The bank develops models that use predictive analytics to anticipate customer churn, identify potentially fraudulent activities, and assess creditworthiness. For instance, by analyzing historical customer data and transaction patterns, the bank can identify customers who are likely to close their accounts and can then take proactive measures to retain them. Similarly, predictive models help the bank detect suspicious transactions in real-time, preventing financial losses and protecting customers from fraudulent activities. Credit risk models are used to assess the creditworthiness of loan applicants, enabling the bank to make informed lending decisions while managing risk exposure.

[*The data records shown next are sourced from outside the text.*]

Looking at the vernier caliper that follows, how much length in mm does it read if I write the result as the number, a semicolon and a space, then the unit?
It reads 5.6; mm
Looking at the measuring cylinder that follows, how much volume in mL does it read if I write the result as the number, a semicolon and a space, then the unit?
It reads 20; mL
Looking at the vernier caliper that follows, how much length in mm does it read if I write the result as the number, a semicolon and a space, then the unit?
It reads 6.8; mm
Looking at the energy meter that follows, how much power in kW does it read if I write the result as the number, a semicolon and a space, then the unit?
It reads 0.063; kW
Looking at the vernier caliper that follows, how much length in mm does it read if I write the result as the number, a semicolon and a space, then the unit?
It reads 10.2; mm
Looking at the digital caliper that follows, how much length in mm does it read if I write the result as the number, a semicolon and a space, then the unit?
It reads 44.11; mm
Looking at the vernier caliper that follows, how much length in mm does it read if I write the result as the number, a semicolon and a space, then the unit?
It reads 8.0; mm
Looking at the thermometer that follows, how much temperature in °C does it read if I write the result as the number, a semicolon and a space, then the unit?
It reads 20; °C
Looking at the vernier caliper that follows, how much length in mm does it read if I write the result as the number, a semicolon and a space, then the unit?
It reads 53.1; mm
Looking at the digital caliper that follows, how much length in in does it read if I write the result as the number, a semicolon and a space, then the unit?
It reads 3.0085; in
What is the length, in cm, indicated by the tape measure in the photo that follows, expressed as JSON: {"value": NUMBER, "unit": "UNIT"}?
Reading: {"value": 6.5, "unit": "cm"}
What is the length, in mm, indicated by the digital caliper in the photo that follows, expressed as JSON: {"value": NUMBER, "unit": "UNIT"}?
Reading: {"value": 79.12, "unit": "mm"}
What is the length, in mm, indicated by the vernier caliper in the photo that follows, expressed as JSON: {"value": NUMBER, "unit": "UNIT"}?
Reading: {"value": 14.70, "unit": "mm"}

Data monetization plays a significant role in generating revenue for the bank. By analyzing its vast dataset, the bank gains valuable insights into customer preferences, investment patterns, and market trends. These insights are packaged and offered to institutional investors, hedge funds, and other financial entities as market research reports or investment recommendations. The bank may also leverage its data to develop innovative financial products, such as personalized investment portfolios or customized insurance plans, creating additional revenue streams.

9. Conclusions

Business intelligence, predictive analytics, and data monetization are performing increased roles in business operations. Each of these technologies depends heavily on the data warehouse. By bringing together data from disparate sources and transforming it into a common format, a data warehouse enables organizations to gain a holistic view of their operations, customers, and markets, and supports business intelligence activities such as reporting, querying, and analysis. A data warehouse is an essential component of predictive analytics because it provides a unified and consistent view of historical data that can be used to train machine learning models and make predictions about future outcomes. The centralized repository of data that a data warehouse provides can be easily accessed and analyzed to identify patterns and insights which then are used to create new products and services, improve existing offerings, or generate new revenue streams. By investing in a robust data warehousing solution, organizations gain a competitive advantage by leveraging data to drive better decision-making, improve operational efficiency, and generate new revenue opportunities.